POR BRUTAL CRIMEN DE LA SSP EN LA CASETA DE COBRO DE TUXPAN
*Trabajadores de la Delegación III del SNTSS, del Hospital General de Zona número 24 Poza Rica y la ciudadanía se manifestaron a través de redes sociales por la criminal confusión de los elementos de la Secretaría de Seguridad Pública, pero además reaccionaron sorprendidos por la manera tan fría e indiferente en que reaccionó la SSP
Por FEDERICO GARCIA
Reportero de NOTIVER
Médicos de Poza Rica han reaccionado indignados y con impotencia por el brutal crimen de la doctora Bertha Burciaga Mora a manos de policías de SSP, en tanto la dependencia del gobierno estatal reportó, con cierta indiferencia, el hecho.

Los trabajadores de la Delegación III del SNTSS, del Hospital General de Zona número 24 Poza Rica, lamentaron el crimen de su compañera, la doctora Bertha Burciaga Mora, expresando condolencias a la familia Burciaga.

La sociedad de Poza Rica mostró indignación a través de redes sociales por la criminal confusión de los elementos de la Secretaría de Seguridad Pública, pero además reaccionaron sorprendidos por la manera tan fría e indiferente en que reaccionó la SSP.

La SSP explicó, si a eso se puede llamar explicar, que policías presenciaron el robo de un vehículo en proceso, donde cuatro hombres con armas largas en un vehículo azul robaban una camioneta SUV color blanco, iniciándose una persecución que se prolongó hasta la caseta de cobro de Tuxpan.
“Durante la persecución, al repeler la agresión por parte de presuntos infractores de la ley, dos mujeres que viajaban en un vehículo particular resultaron heridas, por lo que el personal de esta institución priorizó su seguridad, procurando su atención médica inmediata”.
“Desafortunadamente una de ellas perdió la vida, mientras la otra persona se encuentra estable de salud”, intentó explicar la SSP.
Y finalizó, “ante los hechos suscitados, el personal de esta institución y las armas fueron puestos a disposición de la autoridad competente para la investigación correspondiente”...
Esto fue todo, sin ser capaces siquiera de lamentar la muerte de la doctora.
Y, como la SSP y la FGE se cubren unos a otros, ha sido imposible conocer el nombre y el número de policías supuestamente detenidos por el homicidio de la doctora.

• Tareas por hacer:
**a)** Resume en dos oraciones el texto sobre la muerte de la doctora Bertha Burciaga Mora.
**b)** Devuelve sin cambios el fragmento del texto sobre la muerte de la doctora Bertha Burciaga Mora que va desde "POR BRUTAL CRIMEN" hasta "la familia Burciaga.", ambos incluidos.

• Datos proporcionados:
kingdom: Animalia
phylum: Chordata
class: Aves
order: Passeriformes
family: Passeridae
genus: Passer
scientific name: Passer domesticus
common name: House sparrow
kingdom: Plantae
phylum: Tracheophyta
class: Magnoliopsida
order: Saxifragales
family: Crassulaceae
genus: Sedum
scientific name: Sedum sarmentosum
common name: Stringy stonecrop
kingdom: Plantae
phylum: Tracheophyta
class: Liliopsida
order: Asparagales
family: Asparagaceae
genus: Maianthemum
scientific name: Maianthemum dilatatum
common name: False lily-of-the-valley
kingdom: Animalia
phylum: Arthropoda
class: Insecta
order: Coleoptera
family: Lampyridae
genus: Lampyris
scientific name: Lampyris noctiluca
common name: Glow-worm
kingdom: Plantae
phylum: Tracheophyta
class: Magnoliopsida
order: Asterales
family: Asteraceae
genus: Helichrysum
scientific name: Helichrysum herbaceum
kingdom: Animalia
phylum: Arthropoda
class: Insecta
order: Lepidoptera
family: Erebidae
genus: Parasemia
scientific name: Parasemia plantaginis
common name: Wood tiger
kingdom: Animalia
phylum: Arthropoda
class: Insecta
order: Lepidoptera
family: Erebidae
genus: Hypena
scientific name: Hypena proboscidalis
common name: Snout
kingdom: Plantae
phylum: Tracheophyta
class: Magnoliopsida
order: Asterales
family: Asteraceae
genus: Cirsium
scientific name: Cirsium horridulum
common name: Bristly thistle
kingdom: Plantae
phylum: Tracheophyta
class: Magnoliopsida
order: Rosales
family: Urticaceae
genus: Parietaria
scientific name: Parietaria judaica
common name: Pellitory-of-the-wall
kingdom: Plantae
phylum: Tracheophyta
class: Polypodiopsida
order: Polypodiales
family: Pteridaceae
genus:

• Respuestas del ejercicio:
**a)** Médicos de Poza Rica y trabajadores del Hospital General de Zona número 24 lamentaron con indignación la muerte de la doctora Bertha Burciaga Mora, una de dos mujeres heridas durante una persecución de policías de la SSP que llegó hasta la caseta de cobro de Tuxpan. La SSP informó que el personal y las armas quedaron a disposición de la autoridad competente, sin lamentar la muerte, y no se han dado a conocer el nombre ni el número de los policías supuestamente detenidos.

**b)**
POR BRUTAL CRIMEN DE LA SSP EN LA CASETA DE COBRO DE TUXPAN
*Trabajadores de la Delegación III del SNTSS, del Hospital General de Zona número 24 Poza Rica y la ciudadanía se manifestaron a través de redes sociales por la criminal confusión de los elementos de la Secretaría de Seguridad Pública, pero además reaccionaron sorprendidos por la manera tan fría e indiferente en que reaccionó la SSP
Por FEDERICO GARCIA
Reportero de NOTIVER
Médicos de Poza Rica han reaccionado indignados y con impotencia por el brutal crimen de la doctora Bertha Burciaga Mora a manos de policías de SSP, en tanto la dependencia del gobierno estatal reportó, con cierta indiferencia, el hecho.

Los trabajadores de la Delegación III del SNTSS, del Hospital General de Zona número 24 Poza Rica, lamentaron el crimen de su compañera, la doctora Bertha Burciaga Mora, expresando condolencias a la familia Burciaga.